──────── MATERIAL PROVIDED ────────

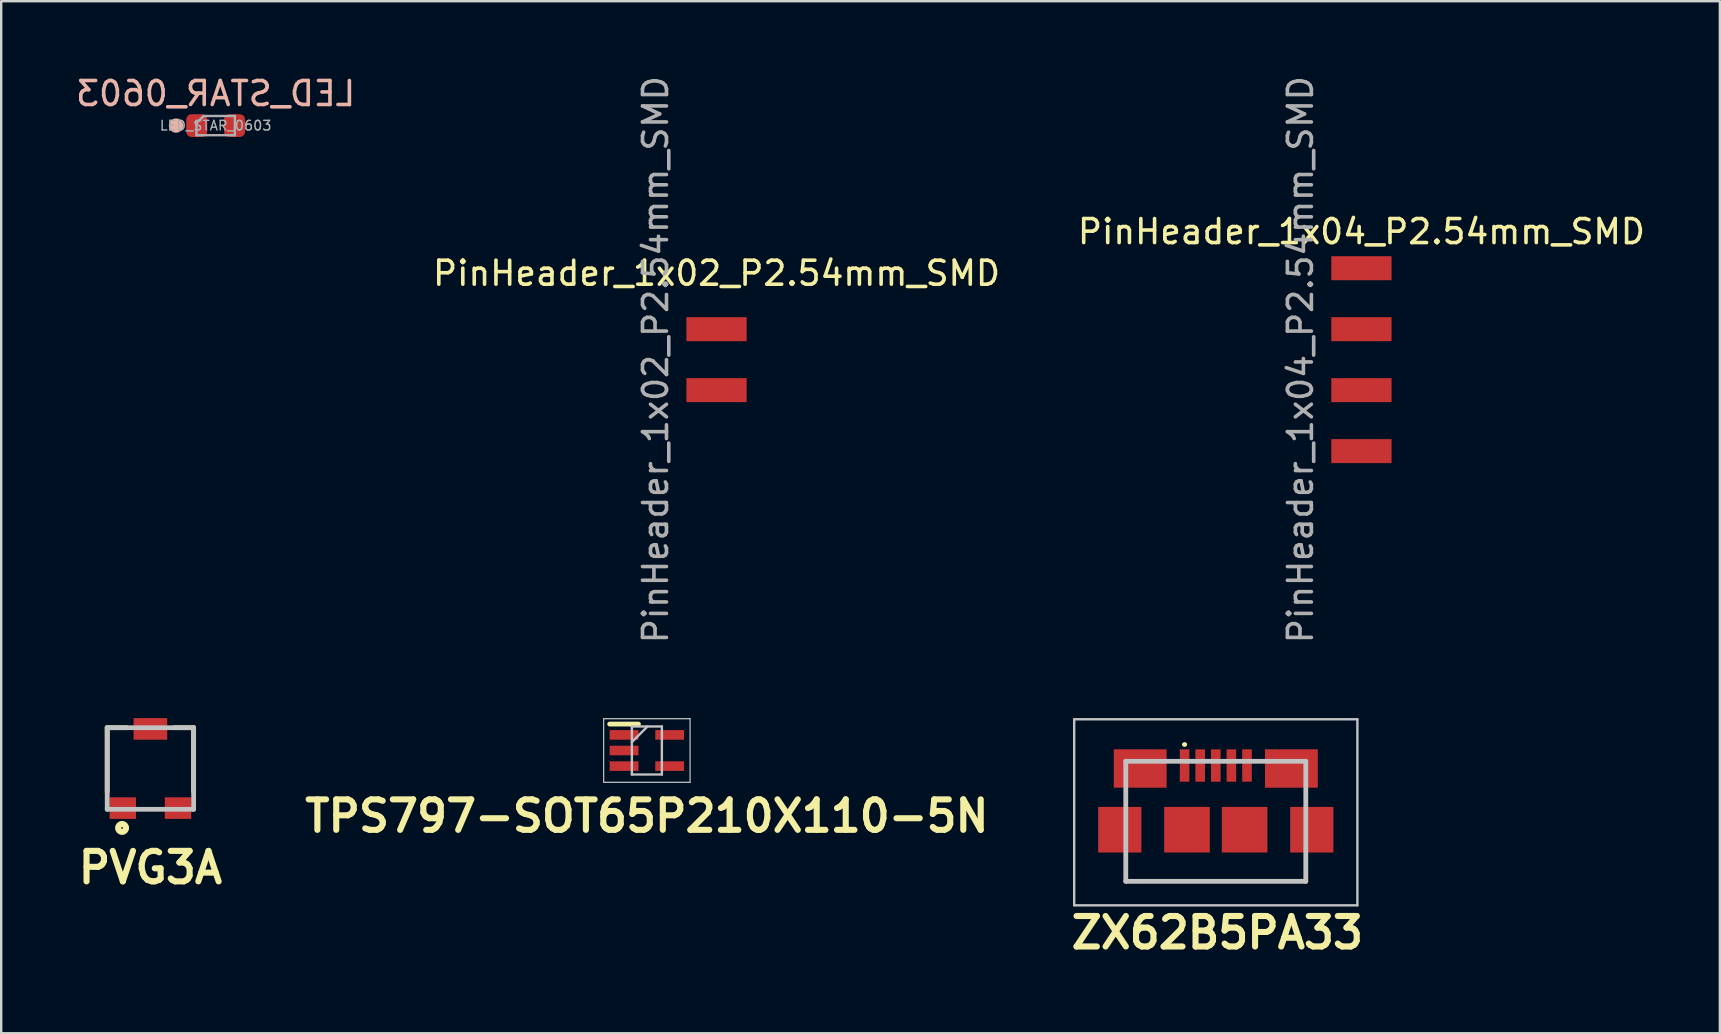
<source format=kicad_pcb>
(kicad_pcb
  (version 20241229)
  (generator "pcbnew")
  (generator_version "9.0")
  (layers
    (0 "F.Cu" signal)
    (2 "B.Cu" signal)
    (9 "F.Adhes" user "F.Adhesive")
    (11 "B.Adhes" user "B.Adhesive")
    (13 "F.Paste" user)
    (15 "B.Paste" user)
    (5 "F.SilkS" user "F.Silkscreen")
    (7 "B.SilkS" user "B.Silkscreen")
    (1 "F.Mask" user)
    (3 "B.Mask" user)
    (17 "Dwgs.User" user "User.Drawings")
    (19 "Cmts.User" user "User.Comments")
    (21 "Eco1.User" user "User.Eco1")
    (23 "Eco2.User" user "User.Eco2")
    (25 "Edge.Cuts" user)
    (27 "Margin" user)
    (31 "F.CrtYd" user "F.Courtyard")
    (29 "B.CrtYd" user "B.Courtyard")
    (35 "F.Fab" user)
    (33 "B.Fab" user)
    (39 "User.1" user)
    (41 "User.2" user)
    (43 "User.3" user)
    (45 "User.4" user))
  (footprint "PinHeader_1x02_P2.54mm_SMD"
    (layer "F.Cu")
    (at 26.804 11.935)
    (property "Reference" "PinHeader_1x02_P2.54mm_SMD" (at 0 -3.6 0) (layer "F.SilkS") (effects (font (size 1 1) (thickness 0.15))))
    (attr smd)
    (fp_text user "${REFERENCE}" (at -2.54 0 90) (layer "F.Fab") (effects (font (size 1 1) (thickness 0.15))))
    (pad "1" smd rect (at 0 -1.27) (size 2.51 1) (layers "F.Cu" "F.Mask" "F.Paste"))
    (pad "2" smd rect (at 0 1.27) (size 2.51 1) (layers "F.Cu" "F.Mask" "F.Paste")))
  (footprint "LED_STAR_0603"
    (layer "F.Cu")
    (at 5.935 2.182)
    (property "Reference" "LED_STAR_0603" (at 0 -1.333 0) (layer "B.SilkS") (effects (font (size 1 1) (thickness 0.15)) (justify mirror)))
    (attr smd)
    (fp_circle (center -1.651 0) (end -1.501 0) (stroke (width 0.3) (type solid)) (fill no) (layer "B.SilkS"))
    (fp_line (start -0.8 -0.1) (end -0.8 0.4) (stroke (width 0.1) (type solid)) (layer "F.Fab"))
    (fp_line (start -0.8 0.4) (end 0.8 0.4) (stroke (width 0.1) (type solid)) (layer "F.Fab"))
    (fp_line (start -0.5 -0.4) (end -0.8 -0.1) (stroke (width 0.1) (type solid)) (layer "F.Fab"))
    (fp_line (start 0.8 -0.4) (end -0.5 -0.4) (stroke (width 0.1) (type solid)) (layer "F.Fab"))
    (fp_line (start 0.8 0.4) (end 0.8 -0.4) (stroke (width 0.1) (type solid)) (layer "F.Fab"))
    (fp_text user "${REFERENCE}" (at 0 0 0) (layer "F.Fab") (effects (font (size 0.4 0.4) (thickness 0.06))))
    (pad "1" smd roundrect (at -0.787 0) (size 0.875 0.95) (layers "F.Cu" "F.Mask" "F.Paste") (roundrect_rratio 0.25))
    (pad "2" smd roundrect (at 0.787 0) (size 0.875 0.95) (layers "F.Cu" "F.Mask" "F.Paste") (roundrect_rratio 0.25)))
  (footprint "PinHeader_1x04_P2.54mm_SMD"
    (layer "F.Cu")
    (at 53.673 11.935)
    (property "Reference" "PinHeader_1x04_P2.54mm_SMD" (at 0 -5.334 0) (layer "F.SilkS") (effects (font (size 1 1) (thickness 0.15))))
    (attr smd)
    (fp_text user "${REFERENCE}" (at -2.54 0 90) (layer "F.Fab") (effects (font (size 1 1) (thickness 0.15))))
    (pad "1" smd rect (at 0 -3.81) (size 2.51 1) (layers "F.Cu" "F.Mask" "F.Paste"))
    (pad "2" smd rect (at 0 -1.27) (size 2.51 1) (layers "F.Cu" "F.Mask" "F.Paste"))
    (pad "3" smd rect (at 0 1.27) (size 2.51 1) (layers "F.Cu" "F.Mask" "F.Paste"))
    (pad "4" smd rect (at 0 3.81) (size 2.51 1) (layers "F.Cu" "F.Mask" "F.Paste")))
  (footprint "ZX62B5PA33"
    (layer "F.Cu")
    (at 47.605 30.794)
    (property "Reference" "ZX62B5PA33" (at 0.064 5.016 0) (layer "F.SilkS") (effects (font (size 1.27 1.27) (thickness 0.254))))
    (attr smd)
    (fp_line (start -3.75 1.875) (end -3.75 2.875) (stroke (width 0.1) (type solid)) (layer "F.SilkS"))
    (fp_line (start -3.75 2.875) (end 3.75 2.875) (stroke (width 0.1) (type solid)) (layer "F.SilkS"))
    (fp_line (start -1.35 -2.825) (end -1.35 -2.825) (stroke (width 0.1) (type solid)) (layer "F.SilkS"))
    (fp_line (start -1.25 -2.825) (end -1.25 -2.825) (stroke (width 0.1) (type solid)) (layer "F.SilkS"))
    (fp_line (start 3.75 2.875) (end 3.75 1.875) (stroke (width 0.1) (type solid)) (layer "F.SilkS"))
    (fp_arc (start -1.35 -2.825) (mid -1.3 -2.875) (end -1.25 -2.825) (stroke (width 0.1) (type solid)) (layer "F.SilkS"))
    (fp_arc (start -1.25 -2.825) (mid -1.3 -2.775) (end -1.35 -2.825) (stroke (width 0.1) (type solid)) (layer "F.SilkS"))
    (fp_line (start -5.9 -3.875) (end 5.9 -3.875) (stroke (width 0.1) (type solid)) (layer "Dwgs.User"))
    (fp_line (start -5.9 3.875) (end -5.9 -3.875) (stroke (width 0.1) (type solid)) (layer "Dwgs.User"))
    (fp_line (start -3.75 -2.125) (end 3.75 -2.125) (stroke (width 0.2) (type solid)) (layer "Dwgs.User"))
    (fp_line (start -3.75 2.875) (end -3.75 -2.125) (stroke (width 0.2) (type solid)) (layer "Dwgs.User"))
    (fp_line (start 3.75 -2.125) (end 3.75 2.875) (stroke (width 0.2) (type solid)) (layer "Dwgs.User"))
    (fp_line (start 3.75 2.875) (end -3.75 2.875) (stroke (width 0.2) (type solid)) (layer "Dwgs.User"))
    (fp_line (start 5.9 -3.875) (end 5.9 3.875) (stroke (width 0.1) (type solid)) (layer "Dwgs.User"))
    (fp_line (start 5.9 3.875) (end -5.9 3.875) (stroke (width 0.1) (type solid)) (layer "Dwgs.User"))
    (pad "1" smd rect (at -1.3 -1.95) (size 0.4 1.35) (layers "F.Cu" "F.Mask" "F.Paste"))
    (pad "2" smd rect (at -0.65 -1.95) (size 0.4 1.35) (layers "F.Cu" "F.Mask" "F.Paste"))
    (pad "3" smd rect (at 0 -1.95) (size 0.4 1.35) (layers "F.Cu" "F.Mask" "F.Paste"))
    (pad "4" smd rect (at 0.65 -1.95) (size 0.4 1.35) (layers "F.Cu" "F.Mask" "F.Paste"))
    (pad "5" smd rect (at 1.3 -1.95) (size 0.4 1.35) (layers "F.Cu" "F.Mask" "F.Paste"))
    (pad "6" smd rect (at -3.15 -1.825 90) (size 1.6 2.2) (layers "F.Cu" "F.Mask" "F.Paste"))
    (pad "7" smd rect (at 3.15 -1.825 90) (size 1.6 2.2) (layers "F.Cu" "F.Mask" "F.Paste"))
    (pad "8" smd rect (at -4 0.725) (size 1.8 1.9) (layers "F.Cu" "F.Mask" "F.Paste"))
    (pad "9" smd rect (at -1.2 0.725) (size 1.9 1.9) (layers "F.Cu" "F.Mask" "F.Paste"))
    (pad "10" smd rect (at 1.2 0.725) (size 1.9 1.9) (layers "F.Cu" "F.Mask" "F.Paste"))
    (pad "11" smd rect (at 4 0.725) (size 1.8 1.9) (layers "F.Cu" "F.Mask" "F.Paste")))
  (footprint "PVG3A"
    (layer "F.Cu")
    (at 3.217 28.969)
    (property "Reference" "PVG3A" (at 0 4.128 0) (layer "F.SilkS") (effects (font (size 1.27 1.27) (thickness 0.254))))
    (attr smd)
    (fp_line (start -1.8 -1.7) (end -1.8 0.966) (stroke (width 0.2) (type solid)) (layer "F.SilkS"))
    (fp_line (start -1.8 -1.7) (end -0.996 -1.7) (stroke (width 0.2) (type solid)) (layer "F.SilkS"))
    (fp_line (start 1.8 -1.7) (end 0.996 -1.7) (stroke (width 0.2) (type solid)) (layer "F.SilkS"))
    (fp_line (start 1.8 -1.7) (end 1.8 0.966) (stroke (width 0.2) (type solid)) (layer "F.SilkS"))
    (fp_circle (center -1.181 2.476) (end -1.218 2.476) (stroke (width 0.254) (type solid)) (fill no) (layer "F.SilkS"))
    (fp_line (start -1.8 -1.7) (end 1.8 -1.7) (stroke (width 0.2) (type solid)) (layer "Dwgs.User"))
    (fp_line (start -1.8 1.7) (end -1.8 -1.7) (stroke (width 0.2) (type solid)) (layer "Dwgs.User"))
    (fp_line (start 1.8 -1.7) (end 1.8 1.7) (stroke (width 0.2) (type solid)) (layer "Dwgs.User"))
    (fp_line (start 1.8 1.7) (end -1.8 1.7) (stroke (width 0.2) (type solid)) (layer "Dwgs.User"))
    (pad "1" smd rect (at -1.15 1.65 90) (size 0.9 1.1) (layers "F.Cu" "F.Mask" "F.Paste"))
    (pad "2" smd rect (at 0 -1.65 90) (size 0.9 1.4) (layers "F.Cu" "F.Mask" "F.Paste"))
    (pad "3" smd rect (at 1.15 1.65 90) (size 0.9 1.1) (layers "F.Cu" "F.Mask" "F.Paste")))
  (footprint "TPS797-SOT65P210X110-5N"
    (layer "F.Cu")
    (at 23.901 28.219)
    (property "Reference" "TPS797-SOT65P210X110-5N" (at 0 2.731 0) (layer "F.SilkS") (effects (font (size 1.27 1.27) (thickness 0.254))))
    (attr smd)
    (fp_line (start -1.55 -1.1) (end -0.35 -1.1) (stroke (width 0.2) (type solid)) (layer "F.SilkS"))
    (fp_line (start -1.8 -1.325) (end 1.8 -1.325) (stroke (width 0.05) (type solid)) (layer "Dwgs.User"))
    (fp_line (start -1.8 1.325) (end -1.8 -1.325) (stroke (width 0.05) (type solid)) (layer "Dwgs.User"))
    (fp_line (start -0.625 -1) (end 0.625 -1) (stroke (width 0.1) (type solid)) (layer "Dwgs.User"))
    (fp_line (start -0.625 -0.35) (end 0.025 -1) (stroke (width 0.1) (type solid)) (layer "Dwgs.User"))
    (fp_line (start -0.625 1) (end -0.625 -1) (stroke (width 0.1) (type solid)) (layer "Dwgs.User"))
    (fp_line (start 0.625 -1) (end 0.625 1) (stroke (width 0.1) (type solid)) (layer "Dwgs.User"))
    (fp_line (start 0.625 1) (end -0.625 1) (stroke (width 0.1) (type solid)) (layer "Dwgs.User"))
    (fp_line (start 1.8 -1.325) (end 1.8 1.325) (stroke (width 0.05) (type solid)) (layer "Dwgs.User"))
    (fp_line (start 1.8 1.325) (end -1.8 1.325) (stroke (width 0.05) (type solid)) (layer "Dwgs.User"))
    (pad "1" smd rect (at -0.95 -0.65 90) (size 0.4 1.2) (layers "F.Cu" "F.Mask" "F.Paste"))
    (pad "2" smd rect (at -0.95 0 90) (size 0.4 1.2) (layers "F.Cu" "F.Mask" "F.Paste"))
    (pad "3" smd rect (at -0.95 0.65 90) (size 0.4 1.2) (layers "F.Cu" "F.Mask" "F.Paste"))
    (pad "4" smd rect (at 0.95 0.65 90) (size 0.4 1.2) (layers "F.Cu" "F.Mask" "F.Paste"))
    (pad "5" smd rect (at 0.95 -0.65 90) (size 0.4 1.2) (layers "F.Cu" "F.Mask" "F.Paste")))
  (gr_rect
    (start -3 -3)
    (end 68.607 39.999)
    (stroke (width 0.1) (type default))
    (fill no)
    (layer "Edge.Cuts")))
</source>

────────

=== WHAT YOU ARE ASKED TO DO ===
The response must hold only the lines above from the line with "rect (at 3.15" through the line with "rect (at -1.2", each copied exactly, both ends kept.

=== ANSWER TO THIS EXERCISE ===
    (pad "7" smd rect (at 3.15 -1.825 90) (size 1.6 2.2) (layers "F.Cu" "F.Mask" "F.Paste"))
    (pad "8" smd rect (at -4 0.725) (size 1.8 1.9) (layers "F.Cu" "F.Mask" "F.Paste"))
    (pad "9" smd rect (at -1.2 0.725) (size 1.9 1.9) (layers "F.Cu" "F.Mask" "F.Paste"))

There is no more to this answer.